■ Dataset extract
== == ==

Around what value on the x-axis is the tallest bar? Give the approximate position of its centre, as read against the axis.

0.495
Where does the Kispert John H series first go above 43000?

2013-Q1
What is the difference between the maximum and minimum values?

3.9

== == ==

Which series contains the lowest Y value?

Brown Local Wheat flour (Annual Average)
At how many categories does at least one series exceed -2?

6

== == ==

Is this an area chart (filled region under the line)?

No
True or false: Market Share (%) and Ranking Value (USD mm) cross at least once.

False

== == ==

■ Task
Can you gather every line of the listing above that contains the word "least"?

■ Your solution
At how many categories does at least one series exceed -2?
True or false: Market Share (%) and Ranking Value (USD mm) cross at least once.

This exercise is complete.